Le Mali est un cas patent. Même après avoir bénéficié du statut de PPTE, ce pays d'Afrique de l'ouest dépense toujours beaucoup plus pour les paiements du service de la dette que pour l'éducation. En 2000, le Mali a payé 88 millions de dollars US en guise de paiements du service de la dette, alors qu'il n'a dépensé que 54 millions de dollars US pour l'éducation. Actuellement, les gouvernements africains, le Jubilée, le groupe plus large G-77 des pays en développement et certains gouvernements européens soutiennent une campagne pour l'arbitrage comme une manière plus équitable de négocier la dette.
"En regardant les forums significatifs où la dette est réellement négociée, on se rend compte que ce sont les créanciers qui définissent le processus et établissent les règles. Ils prennent des décisions sur des cas particuliers, sur la base de compétences qu'ils ont mandatées ou même qu'ils ont eux-mêmes fournies", affirme un militant allemand anti-dette, Jurgen Kaiser de la Entwicklung braucht Entschuldung.

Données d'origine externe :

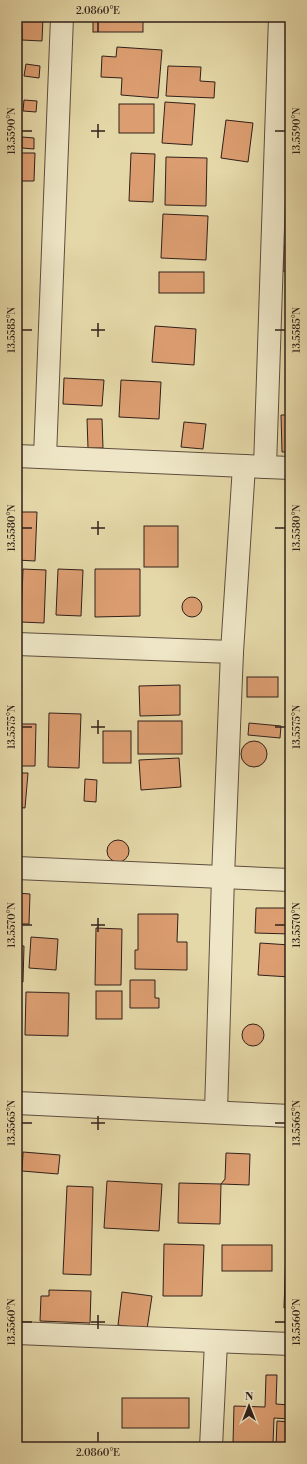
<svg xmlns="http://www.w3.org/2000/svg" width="307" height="1464" font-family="'Libre Bodoni',serif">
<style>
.building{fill:#dc9e71;stroke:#31201a}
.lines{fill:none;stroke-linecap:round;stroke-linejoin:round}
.minor-casing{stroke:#5e4e3e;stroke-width:24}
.minor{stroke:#eee6c6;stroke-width:22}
.ticks{fill:none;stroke:#31201a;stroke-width:1.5}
.neatline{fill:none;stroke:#31201a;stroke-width:1.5}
.ticks-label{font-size:10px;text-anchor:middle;fill:#31201a}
</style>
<rect width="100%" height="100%" fill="#e5d8a8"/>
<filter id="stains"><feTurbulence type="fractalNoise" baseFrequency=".005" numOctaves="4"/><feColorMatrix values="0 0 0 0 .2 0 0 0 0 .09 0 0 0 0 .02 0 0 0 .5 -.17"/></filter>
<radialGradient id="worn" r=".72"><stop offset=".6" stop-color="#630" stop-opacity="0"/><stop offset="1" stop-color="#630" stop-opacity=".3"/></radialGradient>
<!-- building -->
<g class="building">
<polygon points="17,17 43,17 42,41 22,40 22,27 17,26"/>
<rect x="93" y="17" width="50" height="15"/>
<polygon points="117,47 162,50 158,98 121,95 122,78 101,77 102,56 116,57"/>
<polygon points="26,64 40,66 39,78 24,76"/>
<polygon points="168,66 201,67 200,81 215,82 214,98 166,96"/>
<polygon points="24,100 37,101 36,112 23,111"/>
<polygon points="165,102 195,104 192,145 162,143"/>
<rect x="119" y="104" width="35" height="29"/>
<polygon points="226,120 253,123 248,162 221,158"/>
<polygon points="22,137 34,138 34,149 22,148"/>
<polygon points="17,153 35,153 34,181 17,181"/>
<polygon points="131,153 155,154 153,202 129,201"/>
<polygon points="166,157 207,158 206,206 165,205"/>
<polygon points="163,214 208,216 206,260 161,258"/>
<polygon points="284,246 290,246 290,272 283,271"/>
<rect x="159" y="272" width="45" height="21"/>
<polygon points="155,326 196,329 194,365 152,362"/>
<polygon points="64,378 104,380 102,406 63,404"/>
<polygon points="121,380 161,382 159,419 119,417"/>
<polygon points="281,415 290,415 290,452 282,452"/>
<polygon points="87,419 102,419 103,448 88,448"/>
<polygon points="184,422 206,424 203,449 181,447"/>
<polygon points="17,512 37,512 35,561 17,560"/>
<rect x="144" y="526" width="34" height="41"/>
<polygon points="23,569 46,570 44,623 21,622"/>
<polygon points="58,569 83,570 81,616 56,615"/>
<polygon points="95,569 140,569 140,616 95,617"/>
<circle cx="192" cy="607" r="10"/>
<rect x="247" y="677" width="31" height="20"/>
<polygon points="180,685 180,715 140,716 139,686"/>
<polygon points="49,713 81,714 79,768 48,767"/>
<rect x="138" y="721" width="44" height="33"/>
<polygon points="249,723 281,726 280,738 248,735"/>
<polygon points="17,724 36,724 35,766 17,766"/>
<rect x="103" y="731" width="28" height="32"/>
<circle cx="254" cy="754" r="13"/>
<polygon points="179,758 181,787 141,790 139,760"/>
<polygon points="17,773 28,773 25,808 17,807"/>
<polygon points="85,779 97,780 96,802 84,801"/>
<circle cx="118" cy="851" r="11"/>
<polygon points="17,893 30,894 29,924 17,924"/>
<polygon points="256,908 290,908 290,934 255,933"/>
<polygon points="138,914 178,914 177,942 187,942 187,970 135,969 135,950 138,950"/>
<polygon points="96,928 122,929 121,985 95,985"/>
<polygon points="31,937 58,939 56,970 29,968"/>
<polygon points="260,943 290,945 290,977 258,975"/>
<polygon points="17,946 24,946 23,982 17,982"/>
<polygon points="130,980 155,980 155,998 159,998 159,1008 130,1008"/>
<rect x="96" y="991" width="26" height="28"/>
<polygon points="26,992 69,993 68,1036 25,1035"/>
<circle cx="253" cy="1035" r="11"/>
<polygon points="23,1152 60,1155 58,1174 22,1171"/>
<polygon points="226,1153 250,1154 249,1185 221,1184 225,1179"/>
<polygon points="107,1181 162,1184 159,1231 104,1228"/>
<polygon points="179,1183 221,1184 220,1224 178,1223"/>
<polygon points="67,1186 93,1187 91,1275 63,1274"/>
<polygon points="164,1244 204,1245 202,1296 163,1296"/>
<rect x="222" y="1245" width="50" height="26"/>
<polygon points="286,1249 290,1249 290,1308 284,1308"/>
<polygon points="49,1290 91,1291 90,1323 40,1321 41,1296 49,1296"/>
<polygon points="122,1292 152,1296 147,1329 118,1325"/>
<polygon points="266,1375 277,1375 276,1404 290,1405 290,1419 274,1418 273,1444 233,1443 234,1406 265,1407"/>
<rect x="122" y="1398" width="67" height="30"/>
<polygon points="277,1421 290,1422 290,1447 276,1447"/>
</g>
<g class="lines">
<!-- minor casing -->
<g class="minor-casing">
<g id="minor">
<polyline points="17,456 290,468"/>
<polyline points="45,457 62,17"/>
<polyline points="265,467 280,17"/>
<polyline points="17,644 232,652"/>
<polyline points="17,868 290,880"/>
<polyline points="17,1103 290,1116"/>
<polyline points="216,1112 223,877 232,652 244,466"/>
<polyline points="17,1333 290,1344"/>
<polyline points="211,1447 216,1342"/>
</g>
</g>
<!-- minor -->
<use href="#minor" class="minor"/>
</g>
<!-- ticks -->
<path class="ticks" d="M 98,22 L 98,32M 98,124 L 98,138M 22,131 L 32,131M 91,131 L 105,131M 275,131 L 285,131M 98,323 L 98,337M 22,330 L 32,330M 91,330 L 105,330M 275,330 L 285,330M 98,521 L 98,535M 22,528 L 32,528M 91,528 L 105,528M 275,528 L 285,528M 98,720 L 98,734M 22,727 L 32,727M 91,727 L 105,727M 275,727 L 285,727M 98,918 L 98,932M 22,925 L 32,925M 91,925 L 105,925M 275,925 L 285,925M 98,1116 L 98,1130M 22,1123 L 32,1123M 91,1123 L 105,1123M 275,1123 L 285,1123M 98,1315 L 98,1329M 22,1322 L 32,1322M 91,1322 L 105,1322M 275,1322 L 285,1322M 98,1432 L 98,1442"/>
<!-- margin -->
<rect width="307" height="1464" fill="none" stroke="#e5d8a8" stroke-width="44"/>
<!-- north arrow -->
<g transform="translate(249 1406)" stroke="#eee6c6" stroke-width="3" paint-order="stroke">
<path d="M0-3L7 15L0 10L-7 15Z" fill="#31201a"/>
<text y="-6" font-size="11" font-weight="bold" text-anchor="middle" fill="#31201a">N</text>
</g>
<rect x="22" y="22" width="263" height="1420" class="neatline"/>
<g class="ticks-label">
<text x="98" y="14">2.0860°E</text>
<text transform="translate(11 131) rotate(-90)" y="4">13.5590°N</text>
<text transform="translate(296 131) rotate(-90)" y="4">13.5590°N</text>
<text transform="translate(11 330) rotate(-90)" y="4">13.5585°N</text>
<text transform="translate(296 330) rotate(-90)" y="4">13.5585°N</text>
<text transform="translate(11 528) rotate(-90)" y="4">13.5580°N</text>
<text transform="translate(296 528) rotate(-90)" y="4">13.5580°N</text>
<text transform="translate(11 727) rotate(-90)" y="4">13.5575°N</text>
<text transform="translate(296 727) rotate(-90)" y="4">13.5575°N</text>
<text transform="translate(11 925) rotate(-90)" y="4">13.5570°N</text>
<text transform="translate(296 925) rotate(-90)" y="4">13.5570°N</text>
<text transform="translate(11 1123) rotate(-90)" y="4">13.5565°N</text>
<text transform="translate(296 1123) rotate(-90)" y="4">13.5565°N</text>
<text transform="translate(11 1322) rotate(-90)" y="4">13.5560°N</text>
<text transform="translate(296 1322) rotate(-90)" y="4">13.5560°N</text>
<text x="98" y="1456">2.0860°E</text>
</g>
<rect width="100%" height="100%" filter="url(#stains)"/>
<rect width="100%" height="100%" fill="url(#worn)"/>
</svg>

Selon lui, le temps est venu pour qu'un "organe neutre de prise de décisions" mène les négociations entre les pays débiteurs et les pays créanciers. Cinq principes guident le recours à l'arbitrage de la dette : le cadre neutre; la consolidation de la dette; le droit de toutes les parties prenantes d'être entendues; la protection des besoins fondamentaux des pays débiteurs et un "sursis" une fois qu'un dossier est ouvert.
Un sursis gèlerait un accord de prêt, en attendant le résultat.
"L'institution d'un sursis automatique, une fois qu'un dossier d'insolvabilité internationale ou d'arbitrage est ouvert, évite une ruée des créanciers sur les avoirs restants des débiteurs et permet une procédure méthodique", indique Kaiser.
En Afrique, la campagne pour l'arbitrage de la dette est en train d'être organisée par le Forum et le réseau africains sur la dette et le développement (AFRODAD). Selon le coordonnateur Opa Kapijimpanga, "un changement structurel s'impose à présent pour réorganiser les relations internationales autour de la crise de la dette".
L'arbitrage peut servir à décider pour les différentes catégories de dette.
Parmi elles, la dette inutilisable; celle contractée par des débiteurs et des créanciers illégitimes; la dette odieuse et les crédits volés à travers la corruption; les dettes contractées pour des projets éléphants blancs qui n'ont pas profité aux populations et la dette contractée à la suite des conseils sur des politiques inappropriées.